## begin Passage provided

Chatsworth House is the inspiration behind Jane Austen’s fictional country house Pemberley, owned by Mr. Darcy in Pride and Prejudice. Jane visited Chatsworth House in 1811 with some relatives. Her protagonist, Elizabeth Bennet, takes a similar trip in the novel and happens upon Pemberley while Mr. Darcy is away from his estate. Elizabeth is charmed by the house and the grounds, and is also pleased by a visit with Mr. Darcy’s younger sister, Georgiana. At this point Elizabeth begins to rethink her initial unfavourable impression of Mr. Darcy.
Additionally, in the not so fictional world, Mary Queen of Scots was held prisoner at Chatsworth at various times between 1569 and 1584 . Not bad digs—definitely preferable to the Tower of London.
Obviously, Chatsworth House was a must-see for me.
Below is a view of the front of Chatsworth House. There is a long, winding road that leads up to the house but it is too narrow (and too busy with other interested visitors) to stop and take a picture. The House does make quite the grand impression as you are driving up to it. The House has been open for public visitation since the mid-1650s!
Chatsworth House was acquired in 1549 by the Cavendish family. Sir William Cavendish was one of Henry VIII’s commissioners during the Reformation. William’s wife Elizabeth, known as Bess of Hardwick, sold some of the estates given to William by the Crown and used it to buy this land that was close to her own childhood home. There was likely a smaller manor house present or nearby the site of the present house. In 1552 William and Bess built a grand Elizabethan estate. Unfortunately, little of this original manor house remains as the house was altered and enlarged over the years.
After William died in 1557, Bess remarried, but was then widowed again in 1565. She married George Talbot, 6th Earl of Shrewsbury, in 1567. George and Bess then hosted Mary, Queen of Scots, during her imprisonment at Chatsworth. I read about this time from Bess’ perspective in Philippa Gregory’s novel The Other Queen. (In case you’re wondering why I found this bit of history so interesting.)

## end Passage provided
## begin Material shown

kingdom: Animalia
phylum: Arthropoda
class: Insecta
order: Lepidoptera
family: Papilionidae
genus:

## end Material shown

# Challenges
**a)** Set down the part of the Chatsworth House passage starting with "Below is a view" and going on through "since the mid-1650s!", word for word.
**b)** Answer these questions using the Chatsworth House passage, giving each answer on its own line with the matching mark.
(i) In what year did Jane Austen visit Chatsworth House?
(ii) In what year did the Cavendish family acquire Chatsworth House?
(iii) Whom did Bess marry in 1567?
**c)** Write what comes next in the Chatsworth House passage, picking up right after its final sentence.

# Exercise responses
**a)**
Below is a view of the front of Chatsworth House. There is a long, winding road that leads up to the house but it is too narrow (and too busy with other interested visitors) to stop and take a picture. The House does make quite the grand impression as you are driving up to it. The House has been open for public visitation since the mid-1650s!

**b)**
(i) 1811
(ii) 1549
(iii) George Talbot, 6th Earl of Shrewsbury

**c)**
It’s fair to say that I was unprepared for what I was about to see. I’ve seen beautiful houses before. Beautiful Canadian houses. Nothing like Chatsworth. We didn’t take the time to see inside any of the palaces in London, so this was my first experience with the kind of art collecting and furnishing that takes place in grand European homes.
Below are a couple of images from the Painted Hall. The paintings were painted in 1687 and depict scenes from the life of Julius Caesar. The 4th Earl of Devonshire commissioned the paintings to flatter the new Protestant monarch, Wiiliam III, with his wife Mary II, on their royal visit. For his aid in helping them to the throne, the Earl was granted the title of Duke of Devonshire in 1694. (What passes for a promotion in the late 17th century). (Flattery never hurts).
Since I decided to look this up, here is the ranking of the nobles of England (also known as “the Peerage”) from lowest to highest: Baron/Baronness → Viscount/Viscountess → Earl/Countess → Marquess/Marchioness → Duke/Duchess. There are currently 54 Barons/Baronness titles in England, 3 viscounts, 26 Earls, 1 Marquess, and 11 Dukes.
The 12th Duke and Duchess of Devonshire currently live at Chatsworth House and are dedicated to its ongoing upkeep and improvement. 16 generations of Cavendishes have lived at the Estate.
Every inch of the home was covered with beautiful oil paintings, silk tapestries, ornate banisters and delicate carvings on the wall. It was hard to know what to pay attention to because there were so many different things on display!
Below is the Chapel Corridor.
Below is the Chapel, which was built between 1688 and 1693, a year before the 4th Earl of Devonshire was created the 1st Duke of Devonshire. The room remains almost completely unaltered from that time. The room was inspired by the now lost Chapel at Windsor Castle.
On the second floor are a grouping of rooms that were meant for the reigning King and Queen to stay in on the occasion of their visit. The resident family never stayed in these rooms themselves.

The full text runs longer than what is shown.